Choosing the right database index type

Indexes give the database server a much faster way to lookup and retrieve specific rows. Postgres offers several different types of indexes, each of which performs best for certain types of WHERE clauses.

Standard comparisons (B-Tree Index)

Postgres will default to using a B-Tree for an index that doesn’t specify the index type.

--This index is created using a B-Tree Index
CREATE INDEX email_idx ON users (email);

Most of our day to day querying relies on comparison operators and the Postgres default works great for these. Comparison operators include:

  • =, <>, !=
  • <, >, <=, >=
  • DISTINCT, NOT DISTINCT
  • IS NULL, IS NOT NULL

If you’re creating an index for a column expected to make heavy use of these operators, you’re all set. Thanks, Postgres!

Inclusion (B-Tree Index)

As with standard comparisons, the default B-Tree index type works great for WHERE clauses checking for inclusion with INCLUDES or BETWEEN ... AND ....

Pattern matching with LIKE/ILIKE (GIN Index)

A lot of web apps have a search feature and a lot of search features get implemented using LIKE or its case-insensitive sibling ILIKE. In most of these queries you’re likely using an “unanchored” expression where both the right and left edges of the search string are variable.

--This LIKE expression is "unanchored"
SELECT * FROM films WHERE title LIKE '%query%';

--Compared to this one, which is "left anchored"
SELECT * FROM films WHERE title LIKE 'query%';

--Or to this one, which is "right anchored"
SELECT * FROM films WHERE title LIKE '%query';

If you’re using right anchored or unanchored LIKE/ILIKE expressions you’ll benefit greatly from a GIN index that uses a trigram operator class.
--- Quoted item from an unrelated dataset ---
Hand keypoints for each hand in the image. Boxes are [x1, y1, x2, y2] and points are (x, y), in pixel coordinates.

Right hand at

This requires a bit more work than creating a run of the mill index.

First, you’ll need to include the trigram module (pg_trgm) in your database if it isn’t already. Then you can create a GIN index for your column that specifies the trigram operator classes from that module.
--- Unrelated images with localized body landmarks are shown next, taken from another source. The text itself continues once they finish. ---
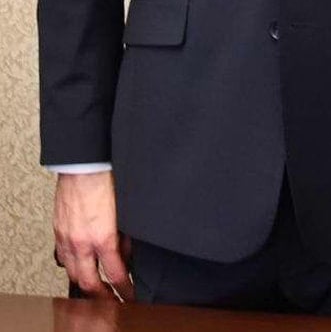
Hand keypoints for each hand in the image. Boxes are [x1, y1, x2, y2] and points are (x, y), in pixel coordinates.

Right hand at [53, 171, 132, 300]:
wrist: (84, 166)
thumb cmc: (107, 181)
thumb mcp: (126, 212)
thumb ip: (126, 236)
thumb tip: (127, 254)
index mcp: (103, 237)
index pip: (116, 273)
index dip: (125, 289)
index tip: (131, 295)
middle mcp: (82, 243)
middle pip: (89, 282)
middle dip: (102, 296)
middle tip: (112, 302)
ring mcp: (67, 239)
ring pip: (74, 273)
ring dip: (86, 285)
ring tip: (97, 291)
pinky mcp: (59, 232)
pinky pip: (63, 258)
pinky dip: (72, 267)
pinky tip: (79, 267)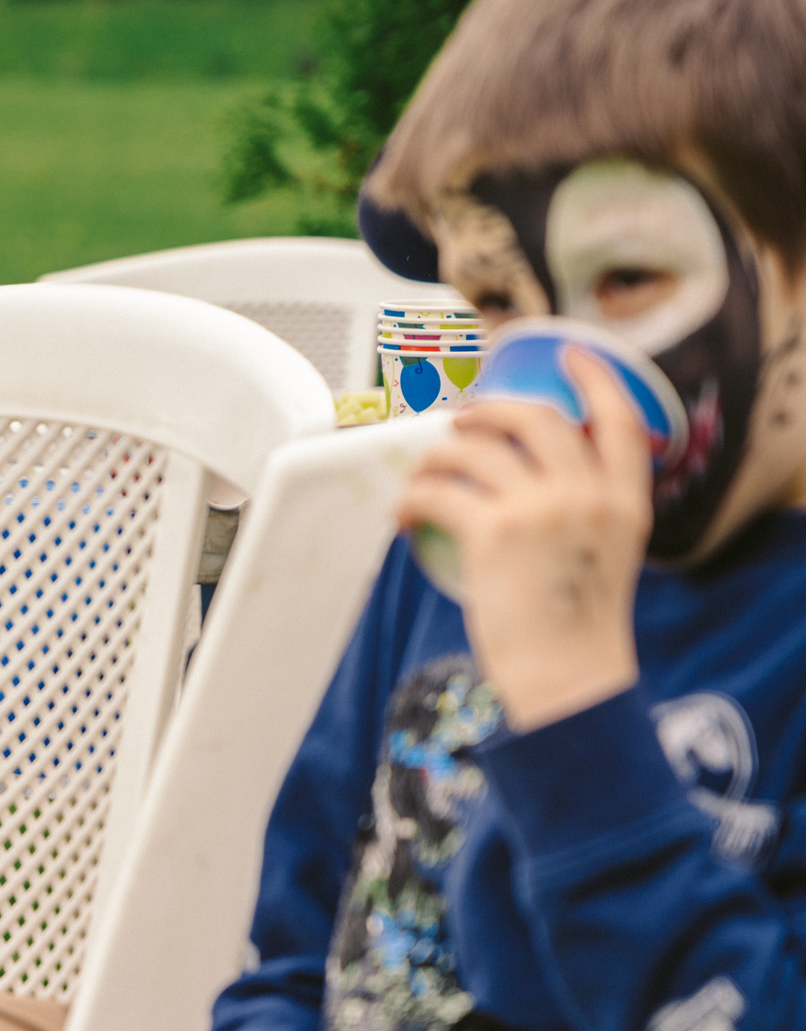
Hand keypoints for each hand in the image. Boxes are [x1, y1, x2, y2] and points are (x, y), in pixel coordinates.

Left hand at [397, 349, 648, 730]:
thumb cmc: (577, 628)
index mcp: (626, 502)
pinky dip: (411, 499)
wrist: (567, 676)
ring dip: (437, 457)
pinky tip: (404, 516)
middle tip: (461, 420)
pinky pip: (436, 493)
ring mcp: (542, 508)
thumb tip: (537, 484)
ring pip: (474, 450)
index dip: (595, 379)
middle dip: (489, 409)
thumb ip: (588, 513)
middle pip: (535, 419)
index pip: (620, 421)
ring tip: (424, 476)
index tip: (571, 354)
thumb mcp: (607, 557)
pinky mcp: (494, 531)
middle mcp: (588, 495)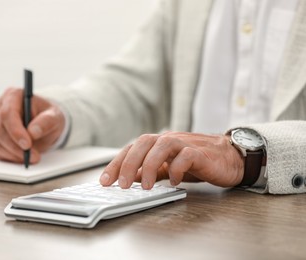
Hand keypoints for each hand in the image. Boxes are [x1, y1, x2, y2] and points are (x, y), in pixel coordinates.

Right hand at [0, 87, 65, 163]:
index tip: (27, 144)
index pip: (7, 113)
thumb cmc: (48, 117)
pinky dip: (9, 157)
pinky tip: (22, 158)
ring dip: (13, 153)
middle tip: (33, 156)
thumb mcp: (54, 117)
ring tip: (31, 158)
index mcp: (13, 96)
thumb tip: (33, 131)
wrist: (45, 124)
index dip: (16, 131)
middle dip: (16, 146)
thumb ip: (46, 121)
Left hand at [99, 132, 243, 188]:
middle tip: (122, 185)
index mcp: (158, 144)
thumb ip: (149, 171)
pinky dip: (177, 168)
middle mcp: (169, 140)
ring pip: (163, 145)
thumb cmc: (196, 162)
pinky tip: (173, 181)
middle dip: (129, 163)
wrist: (228, 158)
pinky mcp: (201, 153)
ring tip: (146, 186)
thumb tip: (128, 179)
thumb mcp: (167, 167)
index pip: (132, 148)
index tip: (105, 181)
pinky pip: (186, 156)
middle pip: (144, 142)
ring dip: (150, 165)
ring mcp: (185, 144)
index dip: (116, 164)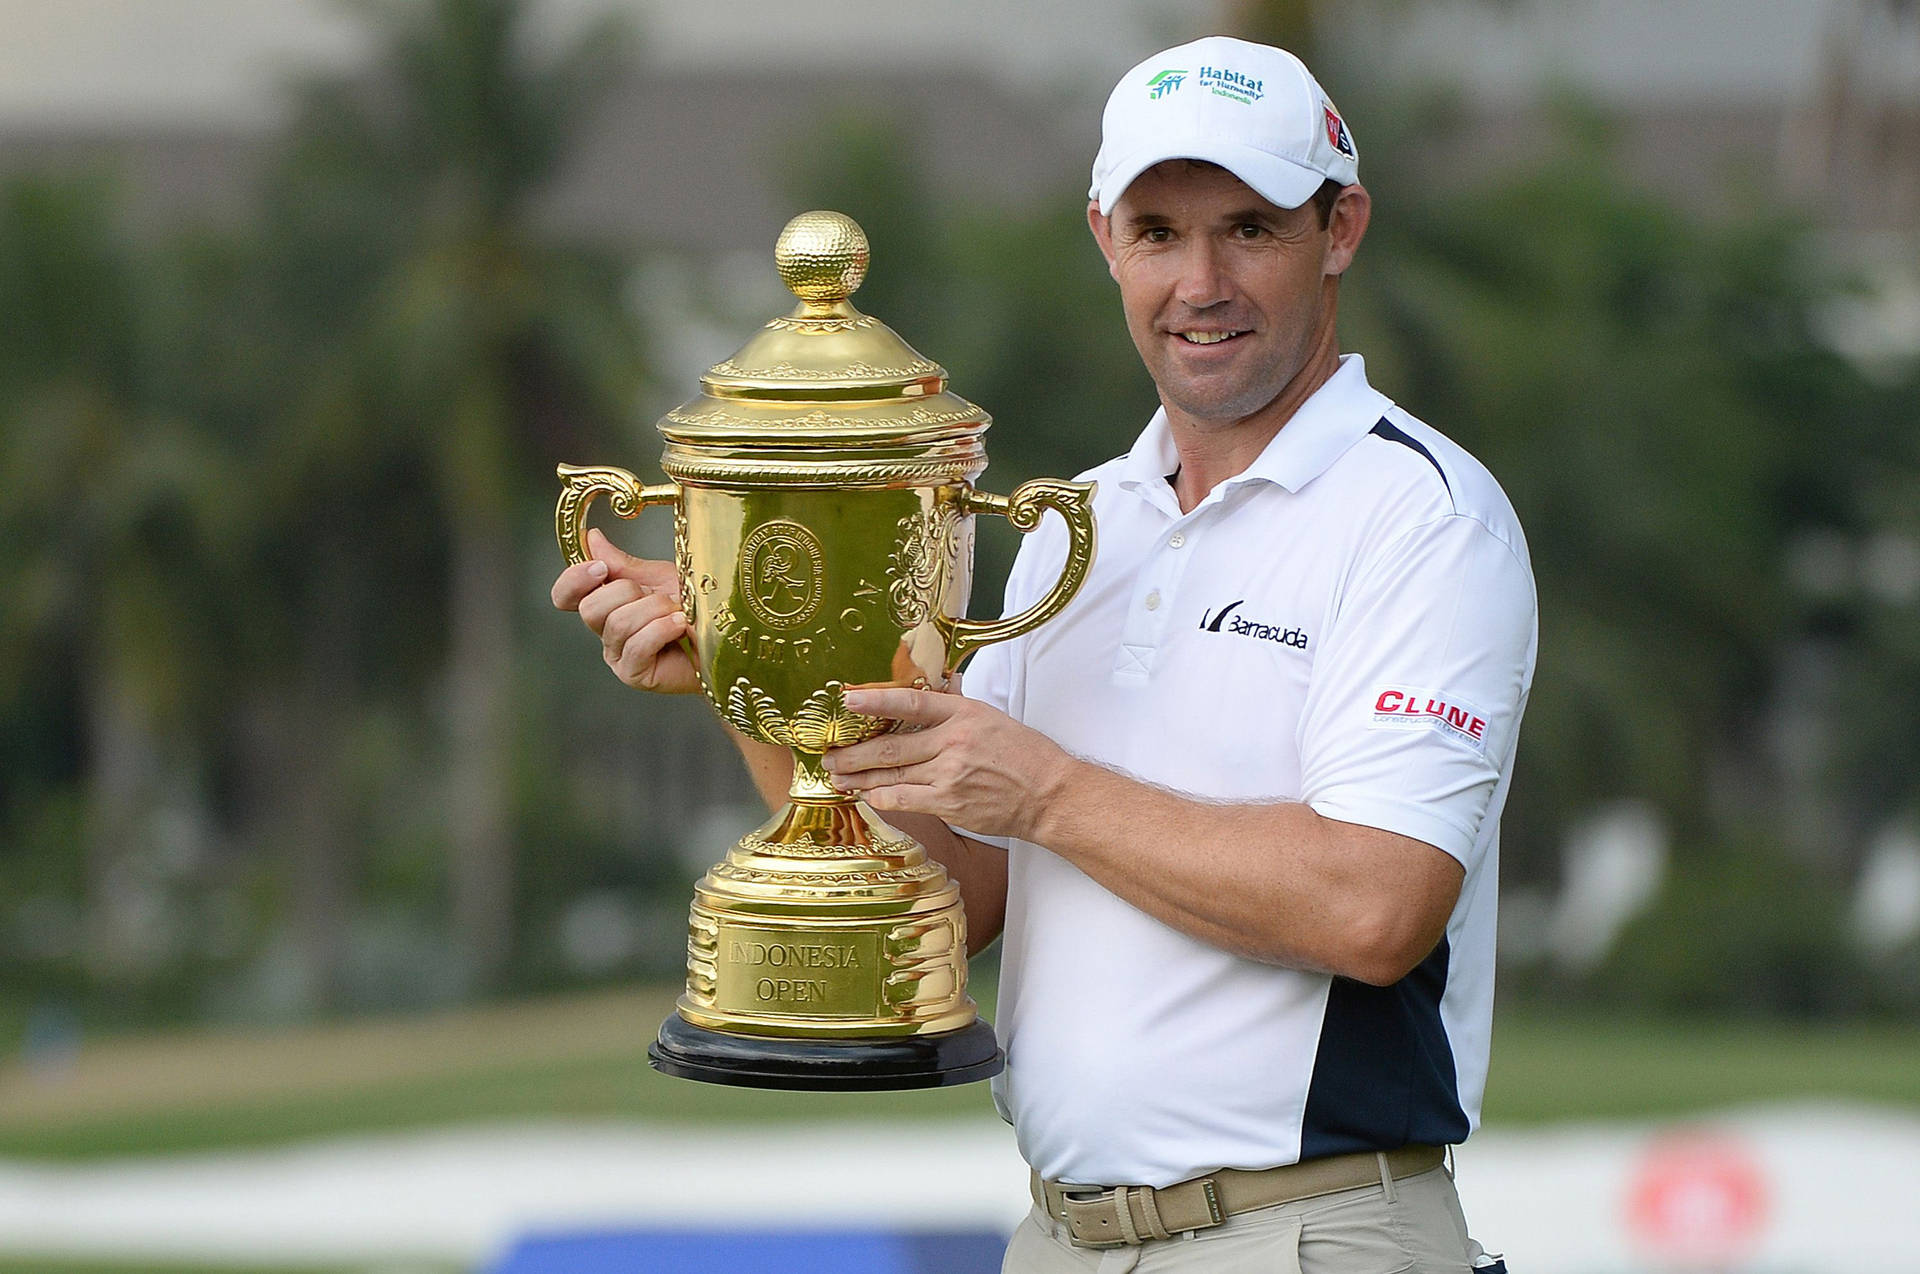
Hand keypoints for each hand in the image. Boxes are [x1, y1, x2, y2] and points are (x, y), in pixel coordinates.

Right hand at [549, 528, 698, 694]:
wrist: (725, 639)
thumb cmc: (696, 610)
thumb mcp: (659, 578)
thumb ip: (623, 565)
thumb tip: (591, 539)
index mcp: (607, 604)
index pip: (565, 596)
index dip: (574, 579)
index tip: (601, 568)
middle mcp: (606, 631)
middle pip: (590, 608)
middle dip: (629, 593)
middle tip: (661, 597)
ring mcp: (619, 655)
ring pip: (618, 624)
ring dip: (655, 611)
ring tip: (679, 612)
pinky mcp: (635, 674)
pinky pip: (637, 646)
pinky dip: (663, 629)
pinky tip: (681, 625)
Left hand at [824, 685, 1075, 842]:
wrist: (1047, 794)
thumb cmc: (1023, 755)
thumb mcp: (990, 717)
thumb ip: (955, 707)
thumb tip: (932, 688)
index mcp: (963, 712)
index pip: (910, 701)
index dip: (874, 700)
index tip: (847, 700)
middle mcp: (953, 740)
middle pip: (890, 746)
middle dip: (853, 752)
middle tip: (828, 754)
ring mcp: (950, 774)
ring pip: (892, 774)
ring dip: (859, 777)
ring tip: (837, 776)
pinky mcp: (950, 803)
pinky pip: (905, 799)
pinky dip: (881, 797)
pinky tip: (866, 795)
--Install the pg_trgm module if it isn't already
CREATE EXTENSION IF NOT EXISTS pg_trgm;

--Create a GIN index specifying the trigram operator class (`gin_trgm_ops`)
CREATE INDEX title_idx ON films USING GIN (title gin_trgm_ops);

If you’re certain you’re only using left anchored expressions, e.g. LIKE 'query%', then you should be all right sticking with the B-Tree defaults so long as you’re running your database with the C locale.
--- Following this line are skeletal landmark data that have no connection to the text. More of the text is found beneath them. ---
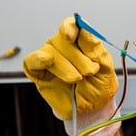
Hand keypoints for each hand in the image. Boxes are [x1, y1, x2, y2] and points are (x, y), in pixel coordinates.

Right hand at [23, 17, 119, 135]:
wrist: (94, 109)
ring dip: (64, 66)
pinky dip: (37, 58)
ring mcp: (49, 59)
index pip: (71, 26)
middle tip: (89, 72)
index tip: (71, 36)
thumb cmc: (99, 86)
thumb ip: (93, 47)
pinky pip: (31, 61)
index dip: (70, 27)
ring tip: (77, 79)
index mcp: (78, 41)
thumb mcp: (104, 65)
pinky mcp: (38, 73)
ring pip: (49, 52)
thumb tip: (83, 28)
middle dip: (77, 57)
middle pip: (61, 40)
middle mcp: (61, 47)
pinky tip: (47, 61)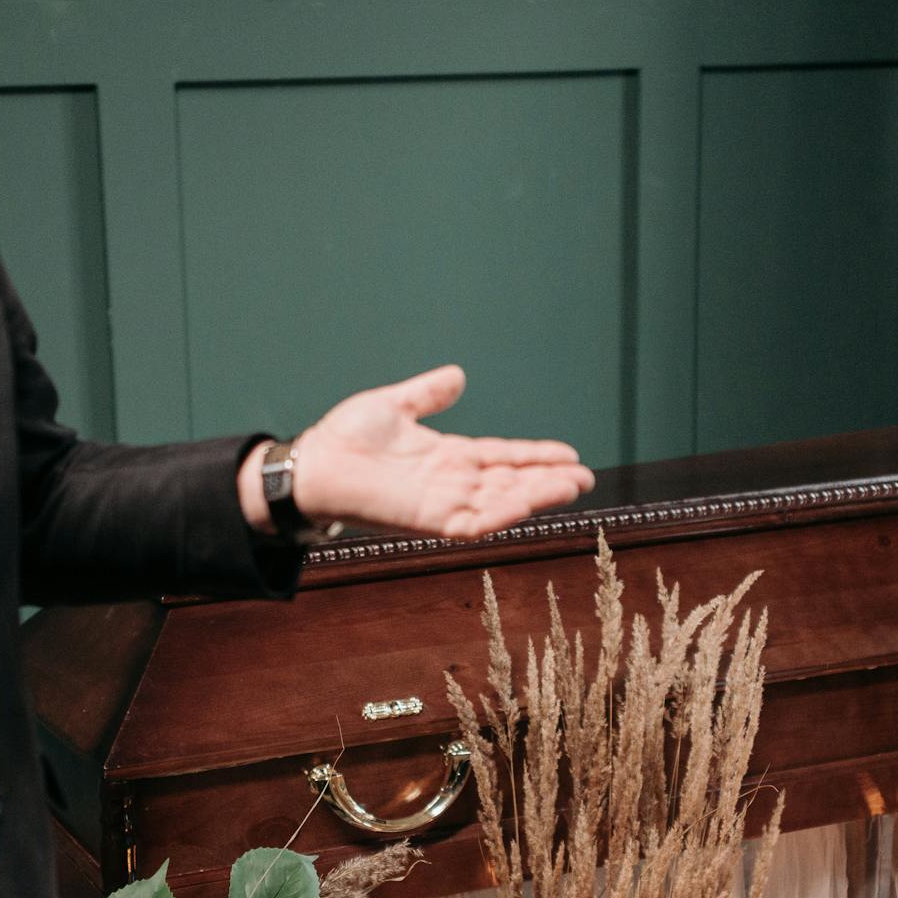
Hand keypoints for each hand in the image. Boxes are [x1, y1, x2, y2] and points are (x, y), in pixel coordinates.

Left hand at [241, 365, 594, 539]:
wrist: (311, 463)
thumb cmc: (344, 438)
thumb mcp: (394, 406)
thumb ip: (427, 394)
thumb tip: (457, 375)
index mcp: (447, 457)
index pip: (502, 458)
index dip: (536, 456)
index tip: (570, 454)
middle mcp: (450, 483)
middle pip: (510, 482)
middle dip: (548, 480)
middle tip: (585, 476)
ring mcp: (440, 503)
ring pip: (500, 503)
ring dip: (535, 495)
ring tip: (572, 485)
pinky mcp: (426, 520)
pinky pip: (471, 522)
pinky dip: (499, 514)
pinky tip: (524, 504)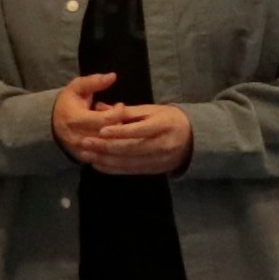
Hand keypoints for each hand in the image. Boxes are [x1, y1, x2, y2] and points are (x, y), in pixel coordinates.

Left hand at [49, 75, 192, 173]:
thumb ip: (127, 112)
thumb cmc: (169, 119)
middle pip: (131, 148)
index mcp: (164, 125)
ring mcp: (160, 160)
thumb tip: (101, 108)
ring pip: (129, 162)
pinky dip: (113, 169)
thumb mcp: (153, 110)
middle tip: (85, 142)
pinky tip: (98, 164)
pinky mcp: (155, 170)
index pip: (139, 130)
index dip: (119, 132)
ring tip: (87, 154)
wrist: (193, 138)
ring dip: (105, 159)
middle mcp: (163, 145)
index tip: (100, 130)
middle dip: (106, 147)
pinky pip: (131, 171)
Pattern matching using SIMILAR TO, NOT SIMILAR TO, ~, ~* and regex friends (GIN Index)

Using regular expressions to find matches? Everything that applies to the LIKE/ILIKE queries applies to you, too. If your regular expressions are left anchored you can use the defaults, but if you’re using unanchored expressions, opt for a GIN index.

--These are left anchored expression
SELECT * FROM films WHERE title SIMILAR TO 'query%';
SELECT * FROM films WHERE title ~ '^query';

--While these are unanchored expressions
SELECT * FROM films WHERE title SIMILAR TO '%query%';
SELECT * FROM films WHERE title ~ 'query';

--Create a GIN index specifying the trigram operator class (`gin_trgm_ops`)
CREATE INDEX title_idx ON films USING GIN (title gin_trgm_ops);

Similarity using similarity() and its operators including %, <%, %> and others (GIN)

Where SIMILAR TO and other regex clauses return either true or false, the similarity() function provided by the pg_trgm module allows for a more qualified assessment of matches. This function will tell you how similar two strings are on a scale that goes from 0.0 (totally dissimilar) to 1.0 (completely similar). The similarity() function uses trigrams to determine these ratings and benefits dramatically from adding a GIN index. As with LIKE and our regex friends, your GIN index should specify the gin_trgm_ops operator class.

--Create a GIN index specifying the trigram operator class (`gin_trgm_ops`)
CREATE INDEX title_idx ON films USING GIN (title gin_trgm_ops);

What’s next

The suggestions above will handle the majority of scenarios you will see in the wild. For niche situations, Postgres also offers several other index types such as BRIN and HASH. There are also some interesting edge-cases where a GiST can outperform GIN. The Postgres index docs are a great place to continue your optimization journey.